There’s actually a woman named Jeanette Wing, who is the Program Director, National Science Foundation, who back when she was at Carnegie-Mellon University coined this notion of computational thinking, which is literally the concepts in computer science that everyone is just going to have to know to survive in this data intensive world where computing and data just permeate our entire lives. And Microsoft Research has actually funded a center for computational thinking at Carnegie-Mellon to explore this notion of how we teach these underlying computational concepts in our educational system to help people thrive in this kind of world. And actually on our own, beyond sort of this collaborative work we’re doing in academia, we’re doing some context on our own, and one of them is the project we call Beaucoups.

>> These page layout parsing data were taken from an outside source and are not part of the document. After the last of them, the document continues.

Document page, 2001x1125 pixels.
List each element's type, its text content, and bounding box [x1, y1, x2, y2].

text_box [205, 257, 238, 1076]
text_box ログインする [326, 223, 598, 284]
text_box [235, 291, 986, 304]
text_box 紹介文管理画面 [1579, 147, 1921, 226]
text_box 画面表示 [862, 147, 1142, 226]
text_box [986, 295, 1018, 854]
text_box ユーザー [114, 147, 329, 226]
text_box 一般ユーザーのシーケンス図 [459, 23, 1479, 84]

And Beaucoups is, at its simplest level, it’s an Xbox 360 game. But it’s an Xbox 360 game that’s about teaching the concepts of programming without forcing kids to actually write code. So, if you can start the video, I’ll give you a quick snapshot of some of Beaucoups here. Beaucoups is the little 3D character in a 3D world, and you program it. You program it by telling it through a set of menus the kinds of things you want to do. So you can say, if you see a fruit, then move forward towards it. And when you touch a fruit, go ahead and eat it. So it’s just a very simple sort of game controller notion, you can do that. Then you tell Beaucoups to go for it, move towards the fruit and he’ll eat it; a very, very simple kind of control like that. And we can get much more complicated, we can do iteration, and incursion, we can do some concurrency, and multiple programming. You can have lots of different kinds of robots at different points, and create multiple instances.

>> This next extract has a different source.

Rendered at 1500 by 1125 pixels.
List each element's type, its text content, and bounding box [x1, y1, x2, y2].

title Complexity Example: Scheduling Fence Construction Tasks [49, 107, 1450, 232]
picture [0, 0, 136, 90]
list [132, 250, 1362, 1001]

And you can get the whole notion of multiprocessing of what happens when you get lots of different things all working dependently. You can teach a submarine to actually navigate above water, or in the water, what happens when it hits obstacles. So we’ve actually taken this, and we’ve been running experiments with workshops with kids. We couldn’t actually get them to stop. We had sort of a three-hour session with no breaks at all, and the kids just totally got into this, but we learned a lot about what concepts are easy for them to pick up, and which ones are not easy for them to pick up, and different things. So we’re iterating there, trying to learn more and more about how we can really teach these programming and computational concepts to kids so that they’ll be available to them for the rest of their lives without really getting to write any code. (Applause.)

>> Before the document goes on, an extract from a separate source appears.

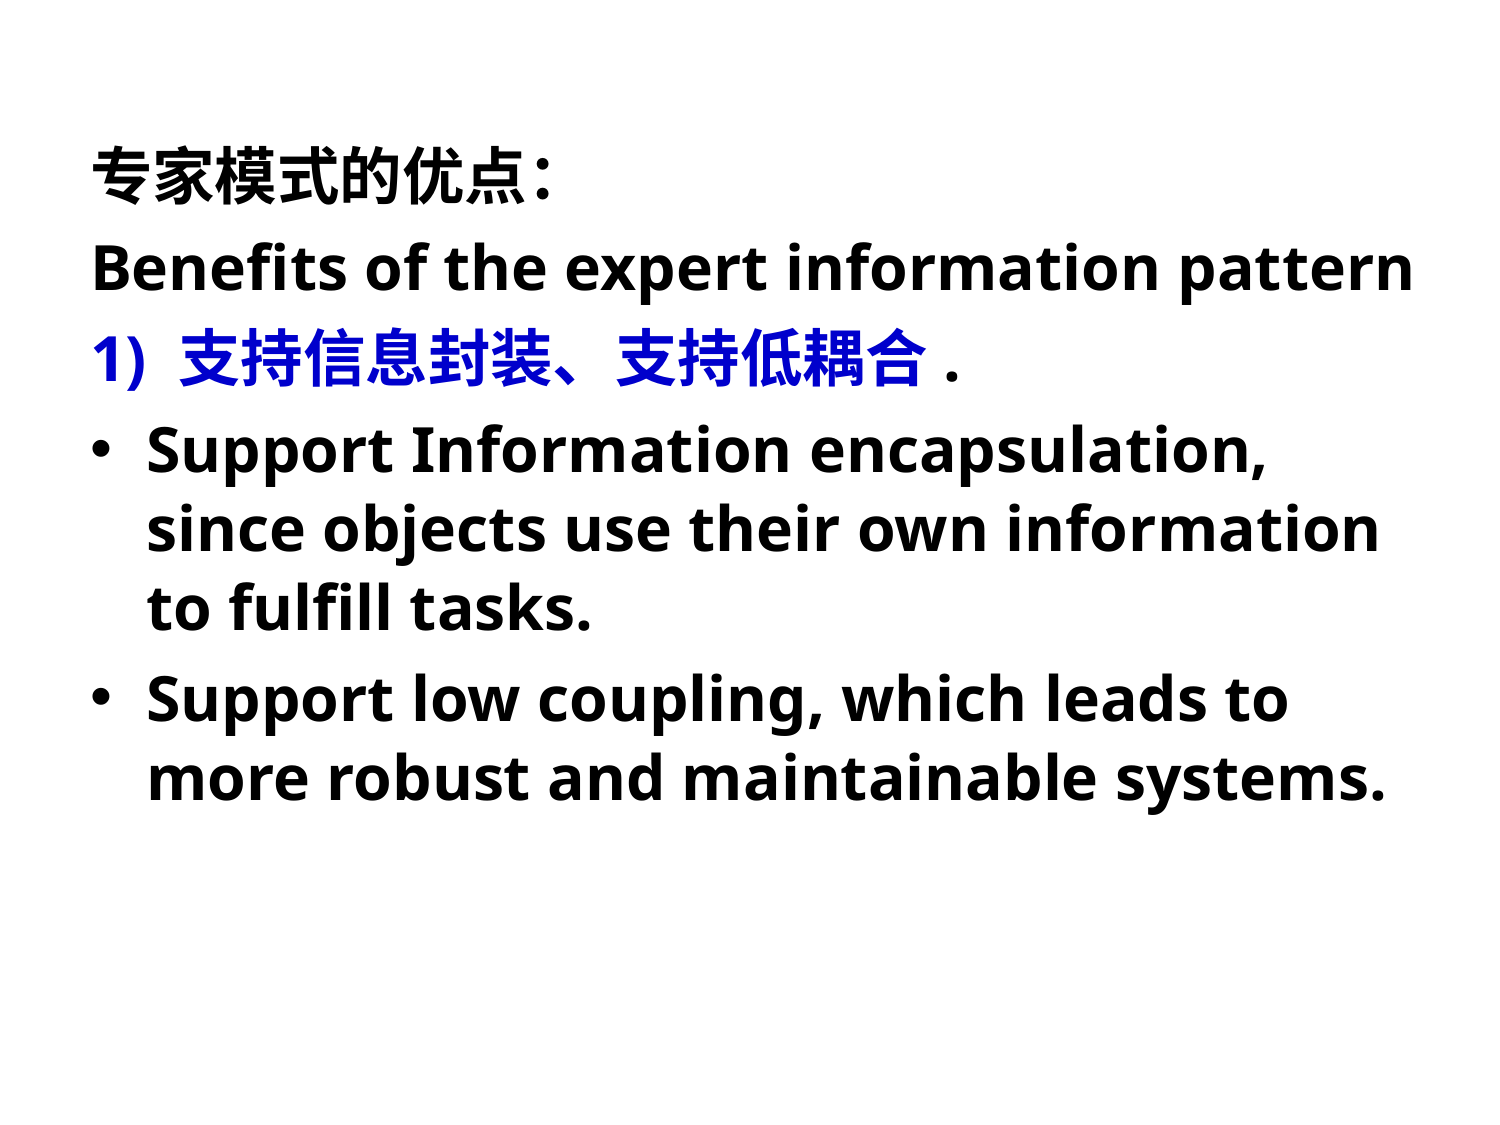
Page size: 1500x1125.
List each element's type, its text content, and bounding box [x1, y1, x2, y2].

list 专家模式的优点： Benefits of the expert information pattern 1) 支持信息封装、支持低耦合. Support Information encapsulation, since objects use their own information to fulfill tasks. Support low coupling, which leads to more robust and maintainable systems. [74, 125, 1460, 882]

That’s pretty much everything I wanted to share with you this morning. I just want to leave you with one parting thought, which is, we can’t go back. This really started with the first caveman who picked up a stick and started writing on the wall of his cave. That was really the start of the information, and it’s just kind of grown from there. It’s grown and grown in complexity. We can’t undo that complexity. But there is this great promise of technology to take those kinds of tools and map that complexity down to stuff that those of us with dumb human brains can actually understand and work with in our world. I’ve shown you some examples of cases where doing it right saved lives, or really brought home how we can save lives in the future. And some of the research projects we’re working on with environmental scientists that hopefully, if we do this right, one day will save the world.
Thanks for being so generous with your time this morning. (Applause.) And I hope you enjoy the rest of the conference, and have a safe trip home.